*YOUR OBJECTIVE*
Counting task for the entries below: give the number of lines that contain the word "them", with no other text.

BEGIN GIVEN DATA

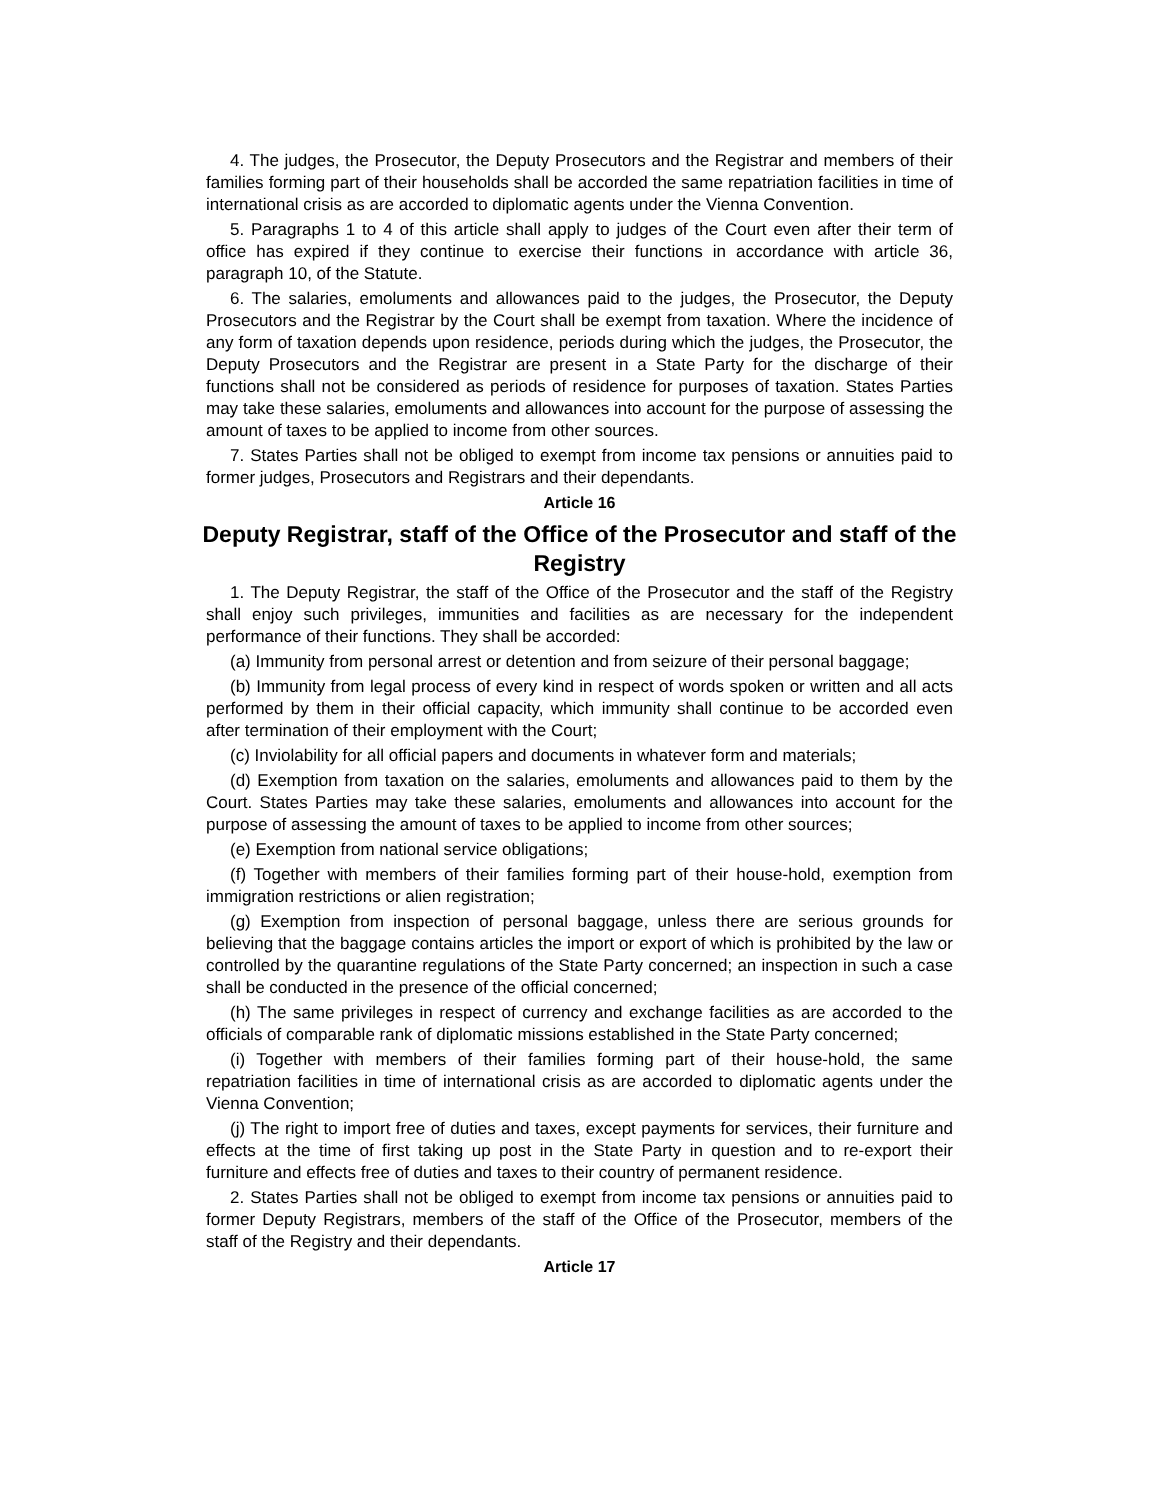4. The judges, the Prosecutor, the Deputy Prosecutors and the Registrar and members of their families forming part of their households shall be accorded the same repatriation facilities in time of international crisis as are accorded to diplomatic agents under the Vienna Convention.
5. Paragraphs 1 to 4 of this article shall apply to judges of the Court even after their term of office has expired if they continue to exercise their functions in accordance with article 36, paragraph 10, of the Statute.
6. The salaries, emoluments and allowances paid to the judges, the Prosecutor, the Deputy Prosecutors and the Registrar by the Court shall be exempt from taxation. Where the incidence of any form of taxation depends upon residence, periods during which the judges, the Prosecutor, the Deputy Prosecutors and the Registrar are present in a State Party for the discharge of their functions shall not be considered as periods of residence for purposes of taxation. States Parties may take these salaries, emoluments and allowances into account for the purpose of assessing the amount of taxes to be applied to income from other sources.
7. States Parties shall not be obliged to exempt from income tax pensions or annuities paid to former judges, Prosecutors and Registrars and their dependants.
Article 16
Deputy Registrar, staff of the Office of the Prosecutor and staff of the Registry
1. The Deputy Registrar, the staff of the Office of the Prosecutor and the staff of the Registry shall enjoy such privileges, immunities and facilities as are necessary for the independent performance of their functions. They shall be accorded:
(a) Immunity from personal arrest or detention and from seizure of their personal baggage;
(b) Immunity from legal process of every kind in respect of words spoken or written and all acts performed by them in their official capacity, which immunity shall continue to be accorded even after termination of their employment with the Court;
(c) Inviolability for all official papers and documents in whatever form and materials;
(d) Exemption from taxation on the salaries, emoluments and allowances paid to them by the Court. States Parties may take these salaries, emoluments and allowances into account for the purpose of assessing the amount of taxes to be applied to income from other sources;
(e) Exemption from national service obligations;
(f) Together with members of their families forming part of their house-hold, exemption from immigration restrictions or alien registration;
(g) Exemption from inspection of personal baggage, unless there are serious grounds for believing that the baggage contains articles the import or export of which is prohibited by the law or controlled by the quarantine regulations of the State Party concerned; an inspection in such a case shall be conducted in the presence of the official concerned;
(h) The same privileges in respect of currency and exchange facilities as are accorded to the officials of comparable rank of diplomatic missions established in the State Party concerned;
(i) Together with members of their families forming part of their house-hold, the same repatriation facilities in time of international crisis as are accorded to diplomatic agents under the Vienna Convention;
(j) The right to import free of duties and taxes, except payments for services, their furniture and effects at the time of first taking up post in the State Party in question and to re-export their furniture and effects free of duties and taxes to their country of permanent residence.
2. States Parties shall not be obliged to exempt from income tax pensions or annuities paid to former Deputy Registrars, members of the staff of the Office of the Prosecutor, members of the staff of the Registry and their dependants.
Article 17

END GIVEN DATA

*RESPONSE TO THE EXERCISE*
2